Texas – are a Scottish band, formed in the late 80s.  lead singer Charlene Spiteiri has quite a distinctive rock voice.  I only have 2 albums, which happen to be their biggest sellers.  Southside (1989) was their debut, and achieved immediate success, reaching number 3 in the album charts.  Lead single ‘I Don’t Want A Lover’ was quite a big hit too.  My favourites are ’Every Day Now’ and  ‘Thrill has Gone’.  I also have the huge hit of 1997 White On Blonde.  A superb album, chock full of great songs and a unique feel as each song seems to naturally follow on; Charlene’s voice is particularly sultry and silky.  Best songs are ‘Postcards’, ‘Say What You Want’, Breathless’ and ‘Polo Mint City’ – but there is not a poor track on it.   Despite really enjoying the record I never felt the need to buy any others from this band.  It really is strange what makes me neglect some great artists and bands and yet have a burning desire to own everything by others.  Sometimes it truly is an obsession and I have no explanation or apology to make about it.

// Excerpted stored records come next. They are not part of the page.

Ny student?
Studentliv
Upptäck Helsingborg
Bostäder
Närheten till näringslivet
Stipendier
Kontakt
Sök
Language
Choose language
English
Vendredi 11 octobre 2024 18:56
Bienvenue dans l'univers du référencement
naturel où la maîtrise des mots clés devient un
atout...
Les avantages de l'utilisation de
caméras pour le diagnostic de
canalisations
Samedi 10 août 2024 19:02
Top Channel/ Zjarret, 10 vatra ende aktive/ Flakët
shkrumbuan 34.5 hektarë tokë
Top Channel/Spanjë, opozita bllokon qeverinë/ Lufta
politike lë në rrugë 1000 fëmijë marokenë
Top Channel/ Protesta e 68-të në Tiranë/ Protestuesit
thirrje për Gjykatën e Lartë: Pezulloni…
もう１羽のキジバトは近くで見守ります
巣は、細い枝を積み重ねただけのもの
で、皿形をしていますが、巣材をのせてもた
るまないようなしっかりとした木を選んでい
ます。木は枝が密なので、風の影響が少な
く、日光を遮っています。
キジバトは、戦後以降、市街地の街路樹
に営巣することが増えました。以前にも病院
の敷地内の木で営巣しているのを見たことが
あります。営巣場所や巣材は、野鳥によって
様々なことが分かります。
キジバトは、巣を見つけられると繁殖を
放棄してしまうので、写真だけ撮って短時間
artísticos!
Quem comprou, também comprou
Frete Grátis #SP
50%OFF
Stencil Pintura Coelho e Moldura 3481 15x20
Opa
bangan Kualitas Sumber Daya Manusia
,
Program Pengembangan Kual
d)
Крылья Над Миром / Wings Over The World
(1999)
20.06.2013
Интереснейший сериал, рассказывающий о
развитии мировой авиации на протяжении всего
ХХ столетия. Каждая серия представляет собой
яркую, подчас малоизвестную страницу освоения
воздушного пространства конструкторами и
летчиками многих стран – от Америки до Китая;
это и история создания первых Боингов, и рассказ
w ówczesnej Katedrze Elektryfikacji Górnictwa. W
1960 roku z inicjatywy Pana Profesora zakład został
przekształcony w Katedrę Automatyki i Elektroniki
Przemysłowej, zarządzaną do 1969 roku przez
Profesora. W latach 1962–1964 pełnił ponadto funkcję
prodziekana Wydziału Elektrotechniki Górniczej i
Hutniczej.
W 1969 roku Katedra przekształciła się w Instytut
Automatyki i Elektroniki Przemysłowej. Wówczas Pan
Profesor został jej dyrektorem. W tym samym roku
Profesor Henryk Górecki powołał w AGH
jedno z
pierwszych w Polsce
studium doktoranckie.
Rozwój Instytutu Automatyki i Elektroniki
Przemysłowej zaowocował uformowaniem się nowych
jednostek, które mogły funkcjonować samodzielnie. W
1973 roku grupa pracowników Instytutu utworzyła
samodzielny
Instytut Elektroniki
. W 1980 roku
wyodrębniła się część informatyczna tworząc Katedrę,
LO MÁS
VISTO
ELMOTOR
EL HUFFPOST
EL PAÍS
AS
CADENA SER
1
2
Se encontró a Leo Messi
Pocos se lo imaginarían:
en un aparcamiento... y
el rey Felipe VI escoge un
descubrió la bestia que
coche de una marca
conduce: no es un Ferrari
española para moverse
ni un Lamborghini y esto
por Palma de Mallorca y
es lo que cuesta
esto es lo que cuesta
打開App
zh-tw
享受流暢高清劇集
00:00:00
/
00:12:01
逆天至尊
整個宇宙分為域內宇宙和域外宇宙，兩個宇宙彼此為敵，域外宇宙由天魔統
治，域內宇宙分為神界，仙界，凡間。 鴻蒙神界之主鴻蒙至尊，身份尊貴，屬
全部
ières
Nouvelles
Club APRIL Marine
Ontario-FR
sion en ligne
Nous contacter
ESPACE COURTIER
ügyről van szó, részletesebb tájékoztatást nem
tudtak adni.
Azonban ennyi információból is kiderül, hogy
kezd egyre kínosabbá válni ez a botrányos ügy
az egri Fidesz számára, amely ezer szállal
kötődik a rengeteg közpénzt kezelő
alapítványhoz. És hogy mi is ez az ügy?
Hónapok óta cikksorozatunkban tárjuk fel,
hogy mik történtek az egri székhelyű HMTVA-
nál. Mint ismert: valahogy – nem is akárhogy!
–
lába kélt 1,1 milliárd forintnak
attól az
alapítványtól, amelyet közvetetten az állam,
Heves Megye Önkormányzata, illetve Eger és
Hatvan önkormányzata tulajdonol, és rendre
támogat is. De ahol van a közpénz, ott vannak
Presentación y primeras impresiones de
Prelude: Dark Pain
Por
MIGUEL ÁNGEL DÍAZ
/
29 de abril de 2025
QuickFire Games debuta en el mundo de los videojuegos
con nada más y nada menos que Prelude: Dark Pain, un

Thinkman – another in the almost never-ending collection of unknown artists.  Rupert Hine (see H) was originally a singer songwriter of obscure sounding songs in the Seventies, also a leading member of Quantum Jump (see Q) and a go-to producer in the Eighties and Nineties.  One of his many side projects was a band (really just him on all instruments) called Thinkman. I have just 2 of the 3 albums he released under this moniker before going back to his own name.  The Formula (1986) was the first under this umbrella.  Not such a great album; very eighties sound, too cluttered and I almost cannot hear the words.  Still as part of the Rupert collection, it has it’s place.  Life is A Fulltime Occupation (1988) – this is better, the production clearer and the sogs a bit more varied.  Best are ‘Watchman, Walkman, Thinkman’, ‘Bad Angel’ and ‘Dance Yourself Insane’.

Richard and Linda Thompson – folk guitarist and singer Richard was joined by his wife for this rarity I Want To See The Bright Lights Tonight.  But I am afraid, that with a couple of exceptions I am not so fond of folk.  Best songs are the title track and ‘Withered and Died.’  For specialists only.

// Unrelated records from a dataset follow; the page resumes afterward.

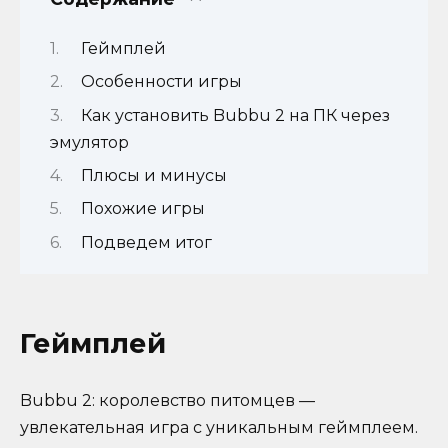
Геймплей
Особенности игры
Как установить Bubbu 2 на ПК через
эмулятор
Плюсы и минусы
Похожие игры
Подведем итог
Геймплей
Bubbu 2: королевство питомцев —
увлекательная игра с уникальным геймплеем.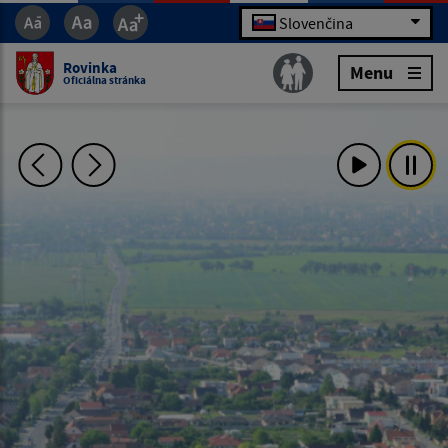
Slovenčina
Rovinka
Menu
Oficiálna stránka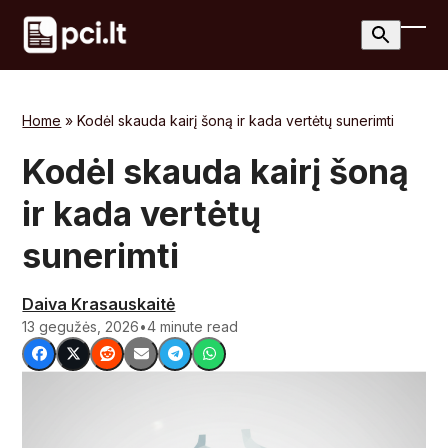
Skip
to
Ope
Clos
content
mobi
mobi
men
men
Home
»
Kodėl skauda kairį šoną ir kada vertėtų sunerimti
Kodėl skauda kairį šoną
ir kada vertėtų
sunerimti
Daiva Krasauskaitė
13 gegužės, 2026
•
4 minute read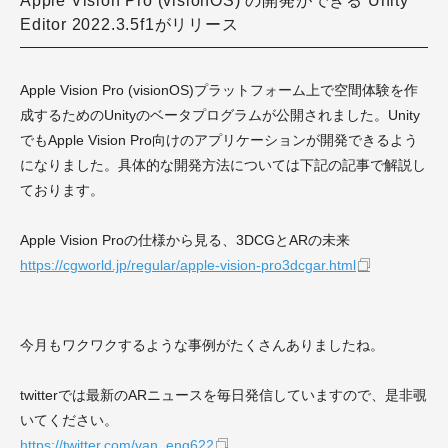
Apple Vision Pro (visionOS) の開発ができる Unity
Editor 2022.3.5f1がリリース
Apple Vision Pro (visionOS)プラットフォーム上で空間体験を作
成するためのUnityのベータプログラムが公開されました。
Unity
でもApple Vision Pro向けのアプリケーションが開発できるよう
になりました。
具体的な開発方法については下記の記事で解説し
ております。
Apple Vision Proの仕様から見る、3DCGとARの未来
https://cgworld.jp/regular/apple-vision-pro3dcgar.html
今月もワクワクするような事例がたくさんありましたね。
twitterでは最新のARニュースを毎日発信していますので、是非覗
いてください。
https://twitter.com/van_eng622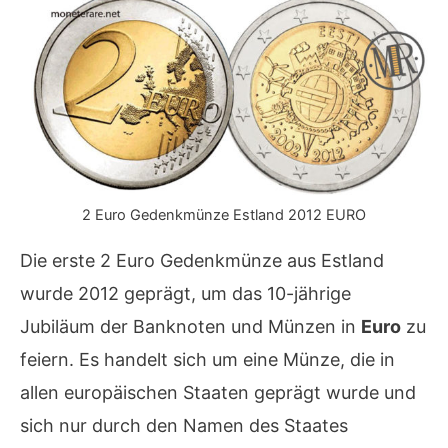
2 Euro Gedenkmünze Estland 2012 EURO
Die erste 2 Euro Gedenkmünze aus Estland
wurde 2012 geprägt, um das 10-jährige
Jubiläum der Banknoten und Münzen in
Euro
zu
feiern. Es handelt sich um eine Münze, die in
allen europäischen Staaten geprägt wurde und
sich nur durch den Namen des Staates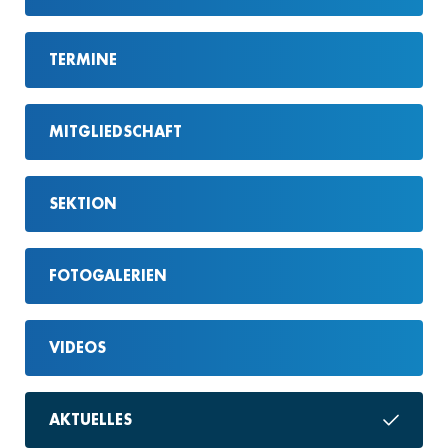
TERMINE
MITGLIEDSCHAFT
SEKTION
FOTOGALERIEN
VIDEOS
AKTUELLES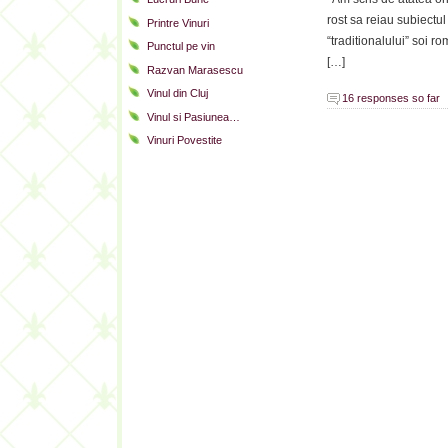
rost sa reiau subiectul
Printre Vinuri
“traditionalului” soi 
Punctul pe vin
[…]
Razvan Marasescu
Vinul din Cluj
16 responses so far
Vinul si Pasiunea…
Vinuri Povestite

Tracy Thorn – One of my favourite band’s – ‘Everything But The Girl’ (see E) had stopped making albums a few years ago after a very successful handful of dance inspired records.  I hadn’t realised that Tracy (one half of the duo) had continued making the occasional foray into the music business.  She has a lovely languid voice and I found this double album on line a couple of years ago  – Solo, Songs and Collaborations 1982 – 2015.  Well, quite a revelation – I knew she had written several of the songs for EBTG, mostly in collaboration with Ben Watt, but she is a really sensitive songwriter.  The first album is from a handful of solo albums she has made.  Best are ‘Oh, The Divorces’, ‘Hands up To The Ceiling’ and ‘Singles bar’.  The second disc is her later dance music collaborations, famously with Massive Attack.  Of course, I love ‘Protection’ and ‘Better Things’ but I didn’t know most of the others; ‘Damage’, ‘Grand Canyon’ and ‘Yu Are A Lover’ especially resonate – though this album tends to be like most dance music and just becomes a pleasant background, and you miss the words.

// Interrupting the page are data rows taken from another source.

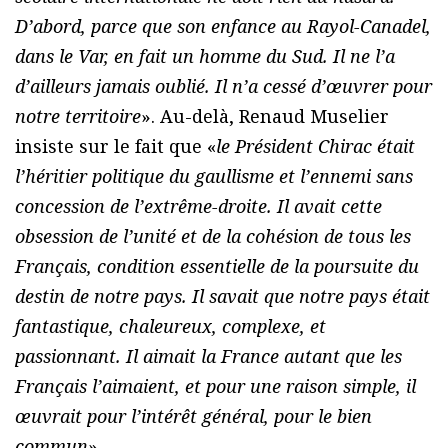
D’abord, parce que son enfance au Rayol-Canadel,
dans le Var, en fait un homme du Sud. Il ne l’a
d’ailleurs jamais oublié. Il n’a cessé d’œuvrer pour
notre territoire
». Au-delà, Renaud Muselier
insiste sur le fait que «
le Président Chirac était
l’héritier politique du gaullisme et l’ennemi sans
concession de l’extrême-droite. Il avait cette
obsession de l’unité et de la cohésion de tous les
Français, condition essentielle de la poursuite du
destin de notre pays. Il savait que notre pays était
fantastique, chaleureux, complexe, et
passionnant. Il aimait la France autant que les
Français l’aimaient, et pour une raison simple, il
œuvrait pour l’intérêt général, pour le bien
commun
».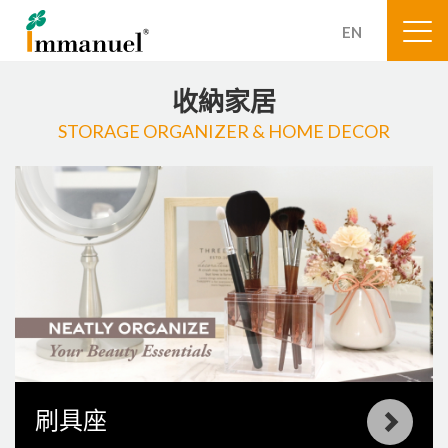
EN
收納家居
STORAGE ORGANIZER & HOME DECOR
刷具座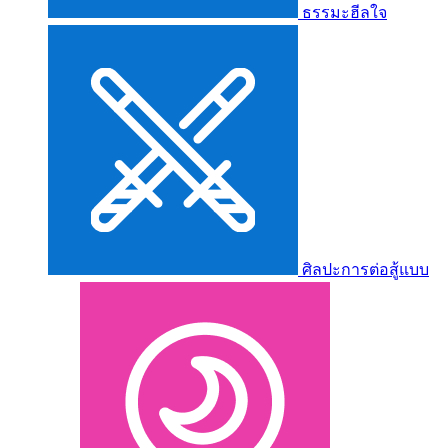
ธรรมะฮีลใจ
ศิลปะการต่อสู้แบบ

Paul Tiernan – Paul played one night at Rupert’s pub Le Gambetta, and he was selling copies of his album which I bought – Belle.   I was really impressed, both by his accomplished finger-picking guitar work and his songs – though I suspect most of the other clients were a bit bored, preferring the raucous rock’n’roll of the regular singers.  I do like the album, even if it is a but samey – best tracks are the title track and closer ‘How To Say Goodbye’, and really all of it.  The record could have been made any time after 1970 I suppose – but actually 2004.  You wont find it on Spotify, that’s for sure.